Les autres modalités d'organisation et de déroulement des opérations électorales sur lesquelles aucun accord n'a pu intervenir peuvent être fixées par une décision du juge d'instance statuant en dernier ressort en la forme des référés, sous réserve toutefois des dispositions des articles G-19 à G-26 ci-après.
L'élection a lieu au scrutin secret et sous enveloppe. Il est procédé à des votes séparés pour les membres titulaires et les membres suppléants.
Les bulletins ainsi que les enveloppes opaques, d'un modèle uniforme, peuvent être de couleurs différentes pour les titulaires et pour les suppléants, ils sont fournis par la direction qui doit également prévoir les isoloirs.
Le scrutin est de liste et à deux tours, avec représentation proportionnelle, et à la plus forte moyenne.
Pour le premier tour de scrutin, les organisations syndicales *les plus* (1) représentatives présentent leurs listes.

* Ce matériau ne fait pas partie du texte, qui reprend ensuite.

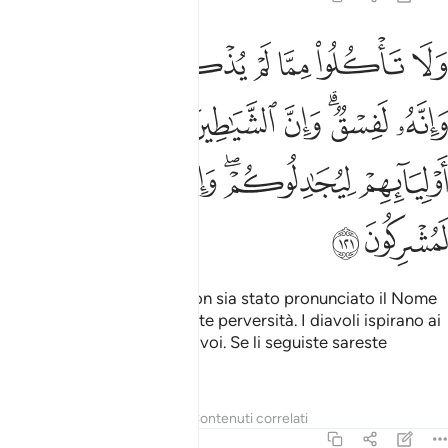
ﱰ
ﱱ
ﱲ
ﱳ
ﱴ
ﱵ
ﱶ
ﱷ
لا تاكلوا مما لم يذكر اسم الله عليه وانه لفسق وان الشياطين ليوحون ا
َلَا تَأْكُلُوا۟ مِمَّا لَمْ يُذْكَرِ ٱسْمُ ٱللَّهِ عَلَيْهِ وَإِنَّهُۥ لَفِسْقٌۭ ۗ وَإِنَّ ٱلشَّيَـٰطِينَ لَيُوحُونَ إ
ﱸ
ﱹﱺ
ﱻ
ﱼ
ﱽ
ﱾ
ﱿ
ﲀﲁ
ﲂ
ﲃ
ﲄ
ﲅ
ﲆ
Non mangiate ciò su cui non sia stato pronunciato il Nome
di Allah: sarebbe certamente perversità. I diavoli ispirano ai
loro amici la polemica con voi. Se li seguiste sareste
associatori.
Tafsir
Lezioni
Riflessi
Contenuti correlati
6:122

Si le nombre de suffrages valablement exprimés est inférieur à la moitié des électeurs inscrits, il est procédé, dans un délai de quinze jours, à un second tour de scrutin, pour lequel les électeurs peuvent voter pour des listes autres que celles présentées par les organisations syndicales.

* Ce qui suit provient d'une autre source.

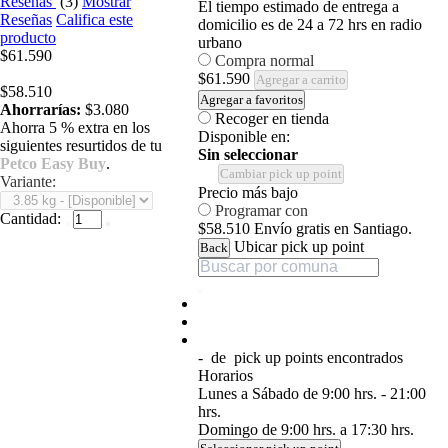
Reseñas
(3)
Mostrar
El tiempo estimado de entrega a
Reseñas
Califica este
domicilio es de 24 a 72 hrs en radio
producto
urbano
$61.590
Compra normal
$61.590
Agregar a carrito
$58.510
Agregar a favoritos
Ahorrarías:
$3.080
Recoger en tienda
Ahorra 5 % extra en los
Disponible en:
siguientes resurtidos de tu
Sin seleccionar
Petco Easy Buy
.
Cambiar pick up point
Variante:
Precio más bajo
Programar con
Cantidad:
$58.510
Envío gratis en Santiago.
Ubicar pick up point
Back
-
de
pick up points encontrados
Horarios
Lunes a Sábado de 9:00 hrs. - 21:00
hrs.
Domingo de 9:00 hrs. a 17:30 hrs.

(1) Mots exclus de l'extension par arrêté du 1er juin 1988 art 1.

 

 

CLAUSES GENERALES, Article G-19

ORGANISATION DES ÉLECTIONS.
Heures du scrutin.


Le scrutin a lieu pendant les heures de travail, et le temps passé aux élections, ainsi que le temps passé aux différentes opérations du scrutin, est considéré comme temps de travail, et payé aux salariés sur la base de leur salaire effectif.

 

Article G-19

ORGANISATION DES ELECTIONS.
Heures du scrutin.


Le scrutin a lieu pendant les heures de travail, et le temps passé aux élections, ainsi que le temps passé aux différentes opérations du scrutin, est considéré comme temps de travail, et payé aux salariés sur la base de leur salaire effectif.

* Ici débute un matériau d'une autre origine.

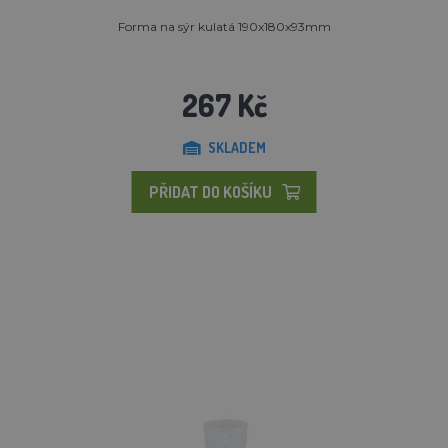
Forma na sýr kulatá 190x180x93mm
267 Kč
SKLADEM
PŘIDAT DO KOŠÍKU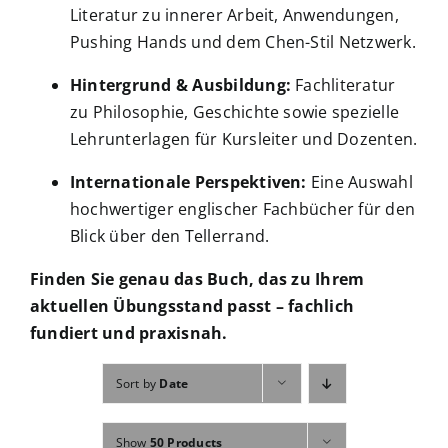
Literatur zu innerer Arbeit, Anwendungen,
Pushing Hands und dem Chen-Stil Netzwerk.
Hintergrund & Ausbildung:
Fachliteratur
zu Philosophie, Geschichte sowie spezielle
Lehrunterlagen für Kursleiter und Dozenten.
Internationale Perspektiven:
Eine Auswahl
hochwertiger englischer Fachbücher für den
Blick über den Tellerrand.
Finden Sie genau das Buch, das zu Ihrem
aktuellen Übungsstand passt – fachlich
fundiert und praxisnah.
Sort by
Date
Show
50 Products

*La date et les heures de début et de fin de scrutin, ainsi que l'organisation de celui-ci, sont déterminés dans l'établissement par la direction, après avis des délégués sortants, ou dans le cas d'une première élection, après avis des organisations syndicales intéressées* (1).

(1) Alinéa exclu de l'extension par arrêté du 1er juin 1988.